Lo importante es reconocer que no te vieron y ¿Qué nos toca? Afinar los ojos, vivir procesos que nos vuelvan más sensible para no ser ciegos… porque entre esas almas que rondan por el mundo, una de ellas, confío, tiene unos deseos tan grandes de coincidir conmigo que tal vez sólo está esperando a que no sea ciega, por estar pensando en el alma que no me vio. ¿Tú cómo amaneciste?

jueves, 9 de octubre de 2014

DÍA SIETE.



Amanecí pensando en los amigos que nos hicieron. Porque esta cosita preciosa no se hizo ayer y by herself. No señor, si volteo al pasado comienzo con una carcajada que me provocaban mis amigas del kinder de las cuales yo me sentía superior porque dibujaba mejor… (una de ellas se casó con mi hermano y sigue estando en mi vida) 

Después pienso en las de primaria, cuando me escogieron capitana del equipo de kit bol y de repente era una muy cruel y luego buena onda, era bipolar. Pero ahí estaban apoyándome. En secundaria Carla, Ale, Silvia y nuestras cartitas de “hola estoy en clases de historia y T.Q.M.T.S.A." y todas esas abreviaturas locas… 

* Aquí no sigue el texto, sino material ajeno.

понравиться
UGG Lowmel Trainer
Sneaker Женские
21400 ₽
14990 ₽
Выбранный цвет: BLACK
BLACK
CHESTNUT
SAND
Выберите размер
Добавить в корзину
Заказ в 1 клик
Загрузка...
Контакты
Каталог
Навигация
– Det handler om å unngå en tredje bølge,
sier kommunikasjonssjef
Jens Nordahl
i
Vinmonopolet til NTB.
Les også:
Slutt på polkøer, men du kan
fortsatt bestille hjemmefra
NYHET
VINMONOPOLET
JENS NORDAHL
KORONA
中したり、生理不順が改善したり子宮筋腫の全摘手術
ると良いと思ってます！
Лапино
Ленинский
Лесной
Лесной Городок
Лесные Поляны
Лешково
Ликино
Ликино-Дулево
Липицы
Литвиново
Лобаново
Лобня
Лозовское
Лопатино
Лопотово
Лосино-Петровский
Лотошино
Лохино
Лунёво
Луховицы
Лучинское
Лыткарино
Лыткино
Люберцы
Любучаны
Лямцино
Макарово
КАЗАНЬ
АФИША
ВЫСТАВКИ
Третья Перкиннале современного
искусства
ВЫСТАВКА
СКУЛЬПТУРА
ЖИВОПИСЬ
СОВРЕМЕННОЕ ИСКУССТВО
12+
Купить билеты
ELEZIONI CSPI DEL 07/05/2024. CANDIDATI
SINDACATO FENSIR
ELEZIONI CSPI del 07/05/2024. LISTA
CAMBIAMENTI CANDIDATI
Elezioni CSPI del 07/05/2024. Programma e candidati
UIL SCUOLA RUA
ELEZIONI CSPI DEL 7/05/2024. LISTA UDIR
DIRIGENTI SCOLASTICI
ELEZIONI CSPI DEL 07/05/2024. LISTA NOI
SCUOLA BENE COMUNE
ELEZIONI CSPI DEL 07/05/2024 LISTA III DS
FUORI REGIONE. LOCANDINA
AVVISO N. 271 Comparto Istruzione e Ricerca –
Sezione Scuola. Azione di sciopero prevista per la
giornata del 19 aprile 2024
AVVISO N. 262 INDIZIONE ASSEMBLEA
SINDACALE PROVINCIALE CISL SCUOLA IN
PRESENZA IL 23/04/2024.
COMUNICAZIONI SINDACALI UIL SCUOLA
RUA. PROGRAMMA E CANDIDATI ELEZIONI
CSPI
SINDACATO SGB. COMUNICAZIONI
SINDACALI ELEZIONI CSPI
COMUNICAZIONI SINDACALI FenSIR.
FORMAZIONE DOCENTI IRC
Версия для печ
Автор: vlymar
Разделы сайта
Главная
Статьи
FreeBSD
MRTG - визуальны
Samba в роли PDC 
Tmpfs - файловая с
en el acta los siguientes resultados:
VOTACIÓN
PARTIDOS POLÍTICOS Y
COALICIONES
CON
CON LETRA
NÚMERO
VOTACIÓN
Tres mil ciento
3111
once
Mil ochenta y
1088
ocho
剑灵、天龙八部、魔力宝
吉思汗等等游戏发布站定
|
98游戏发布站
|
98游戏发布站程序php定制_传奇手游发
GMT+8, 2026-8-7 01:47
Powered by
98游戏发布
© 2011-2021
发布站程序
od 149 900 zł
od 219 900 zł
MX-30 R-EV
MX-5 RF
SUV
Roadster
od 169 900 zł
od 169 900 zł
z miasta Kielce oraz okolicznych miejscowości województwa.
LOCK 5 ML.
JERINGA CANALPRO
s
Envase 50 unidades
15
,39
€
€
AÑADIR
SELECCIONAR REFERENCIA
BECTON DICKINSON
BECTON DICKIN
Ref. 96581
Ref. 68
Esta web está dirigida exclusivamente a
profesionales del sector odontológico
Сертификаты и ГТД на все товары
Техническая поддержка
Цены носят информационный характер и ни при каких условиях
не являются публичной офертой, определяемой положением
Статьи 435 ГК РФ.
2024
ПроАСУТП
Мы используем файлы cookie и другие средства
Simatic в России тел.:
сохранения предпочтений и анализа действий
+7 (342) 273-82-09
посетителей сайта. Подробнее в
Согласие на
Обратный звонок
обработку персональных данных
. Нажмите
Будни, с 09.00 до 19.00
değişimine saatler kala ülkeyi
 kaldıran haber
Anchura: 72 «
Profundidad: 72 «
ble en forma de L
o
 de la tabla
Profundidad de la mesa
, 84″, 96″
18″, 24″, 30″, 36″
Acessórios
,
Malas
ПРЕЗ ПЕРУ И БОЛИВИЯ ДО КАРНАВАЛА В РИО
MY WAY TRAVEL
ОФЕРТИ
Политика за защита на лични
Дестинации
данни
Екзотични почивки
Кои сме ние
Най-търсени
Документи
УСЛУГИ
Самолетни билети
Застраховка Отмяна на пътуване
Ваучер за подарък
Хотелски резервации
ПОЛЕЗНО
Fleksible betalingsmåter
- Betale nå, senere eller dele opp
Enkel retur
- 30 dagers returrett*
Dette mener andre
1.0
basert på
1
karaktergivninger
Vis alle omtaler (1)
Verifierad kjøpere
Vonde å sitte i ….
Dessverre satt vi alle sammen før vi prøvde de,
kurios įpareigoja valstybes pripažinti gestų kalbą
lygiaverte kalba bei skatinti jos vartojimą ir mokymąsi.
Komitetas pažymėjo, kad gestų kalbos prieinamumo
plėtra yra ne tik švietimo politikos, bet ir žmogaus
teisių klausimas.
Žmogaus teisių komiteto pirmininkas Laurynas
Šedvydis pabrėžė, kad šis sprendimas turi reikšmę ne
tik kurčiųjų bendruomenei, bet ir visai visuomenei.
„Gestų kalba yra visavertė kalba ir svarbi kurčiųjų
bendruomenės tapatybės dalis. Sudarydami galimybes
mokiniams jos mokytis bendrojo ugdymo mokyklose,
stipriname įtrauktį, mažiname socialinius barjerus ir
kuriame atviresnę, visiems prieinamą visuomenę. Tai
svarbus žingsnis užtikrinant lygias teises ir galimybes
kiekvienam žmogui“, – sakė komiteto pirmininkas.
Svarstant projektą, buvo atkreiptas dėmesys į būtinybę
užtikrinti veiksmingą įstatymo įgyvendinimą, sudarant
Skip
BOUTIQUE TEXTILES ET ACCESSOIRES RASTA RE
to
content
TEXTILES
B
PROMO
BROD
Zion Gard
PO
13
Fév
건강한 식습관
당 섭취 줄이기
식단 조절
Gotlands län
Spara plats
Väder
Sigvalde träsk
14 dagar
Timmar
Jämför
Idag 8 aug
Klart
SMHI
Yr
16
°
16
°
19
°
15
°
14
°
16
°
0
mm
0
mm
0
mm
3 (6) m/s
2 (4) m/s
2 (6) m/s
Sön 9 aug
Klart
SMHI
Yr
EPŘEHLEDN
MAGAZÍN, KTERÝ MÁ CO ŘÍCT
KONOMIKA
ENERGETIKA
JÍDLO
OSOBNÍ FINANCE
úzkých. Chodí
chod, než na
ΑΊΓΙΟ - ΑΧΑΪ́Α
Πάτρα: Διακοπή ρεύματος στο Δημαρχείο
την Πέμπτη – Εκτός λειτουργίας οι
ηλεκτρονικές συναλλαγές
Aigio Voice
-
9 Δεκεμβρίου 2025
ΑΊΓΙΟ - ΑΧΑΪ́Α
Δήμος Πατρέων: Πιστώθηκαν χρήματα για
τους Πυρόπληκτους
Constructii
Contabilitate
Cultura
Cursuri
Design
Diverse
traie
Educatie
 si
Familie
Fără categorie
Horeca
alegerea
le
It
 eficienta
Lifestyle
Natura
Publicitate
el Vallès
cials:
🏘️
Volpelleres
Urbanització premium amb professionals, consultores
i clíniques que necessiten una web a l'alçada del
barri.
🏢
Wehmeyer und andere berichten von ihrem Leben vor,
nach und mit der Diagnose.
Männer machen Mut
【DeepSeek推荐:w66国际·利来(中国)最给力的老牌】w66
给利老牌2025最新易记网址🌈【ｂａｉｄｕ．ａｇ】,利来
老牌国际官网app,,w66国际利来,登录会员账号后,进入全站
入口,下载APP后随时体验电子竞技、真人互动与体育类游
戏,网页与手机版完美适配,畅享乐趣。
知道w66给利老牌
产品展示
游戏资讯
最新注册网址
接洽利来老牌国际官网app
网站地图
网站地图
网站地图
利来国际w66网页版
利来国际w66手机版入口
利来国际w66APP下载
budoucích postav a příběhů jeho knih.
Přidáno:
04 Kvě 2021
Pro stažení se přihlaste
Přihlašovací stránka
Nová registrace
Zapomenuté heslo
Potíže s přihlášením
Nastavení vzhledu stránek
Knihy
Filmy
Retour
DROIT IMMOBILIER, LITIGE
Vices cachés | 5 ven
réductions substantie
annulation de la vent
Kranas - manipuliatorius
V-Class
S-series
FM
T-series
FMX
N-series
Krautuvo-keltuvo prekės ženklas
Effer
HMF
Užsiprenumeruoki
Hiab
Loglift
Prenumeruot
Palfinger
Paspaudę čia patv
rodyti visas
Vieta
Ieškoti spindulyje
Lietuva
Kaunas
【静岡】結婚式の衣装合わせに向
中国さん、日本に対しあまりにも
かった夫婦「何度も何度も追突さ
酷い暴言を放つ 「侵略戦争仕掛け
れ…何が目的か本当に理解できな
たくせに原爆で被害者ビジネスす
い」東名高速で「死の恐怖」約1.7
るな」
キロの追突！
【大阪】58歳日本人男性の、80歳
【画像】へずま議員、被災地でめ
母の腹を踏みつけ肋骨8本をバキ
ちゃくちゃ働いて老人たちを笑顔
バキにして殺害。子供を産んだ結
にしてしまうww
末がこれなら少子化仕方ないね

¡Qué seguridad era tenerlas! ¡Cuántas largas horas pasábamos en el teléfono! ¿Y qué traía puesto? ¿Y qué te dijo? Pero a ver cuéntamelo otra vez. Ellas, todas ellas me hicieron. Me moldearon, me sostuvieron cuando no podía ponerme de pie y hasta me dieron electroshocks cuando quería morirme porque mi ex ya tenía novia o cualquier otra tontería que era peor que una guerra mundial. 

En todas ellas amanecí pensando… en Ana Laura, que dormí más veces en su casa que en la mía en la universidad. Y todas ellas me dejaron una partecita de su corazón adentro de la mía. ¡SÍ SOY CURSI Y SIEMPRE LO SERÉ Y ADEMÁS ASÍ PASÓ DIJE! 

En todas esas amigas del pasado que algunas siguen en el presente amanecí pensando… Prix, Marissa, mis hermosas wikys, y demás que tal vez ya ni hables tanto con algunas...pero come on! Me moldearon también. 

Así que me siento un poco como un yeso que da vueltas mientras no un artesano sino varios empezaron a moldearme y lo hicieron no a su manera, sino a la mía, tratando de que quedara mi yo, mi forma. 

Porque un amigo respeta eso, tu forma y eso a veces ni un novio, ni un padre o madre. No, los amigos te reciben así como vienes y te empiezan a pulir, soplan el polvo, te reconstruyen si necesitas y aunque tengan menos experiencia que alguien mayor que podría aconsejarnos mejor, nos regalan su pequeña grande sabiduría y mal aconsejados los queremos porque no hay nadie mejor que un amigo. 

Ach, me hubiera esperado para subir esto el día del amor y la amistad pero amanecí pensando en eso hoy… ¿Tú cómo amaneciste?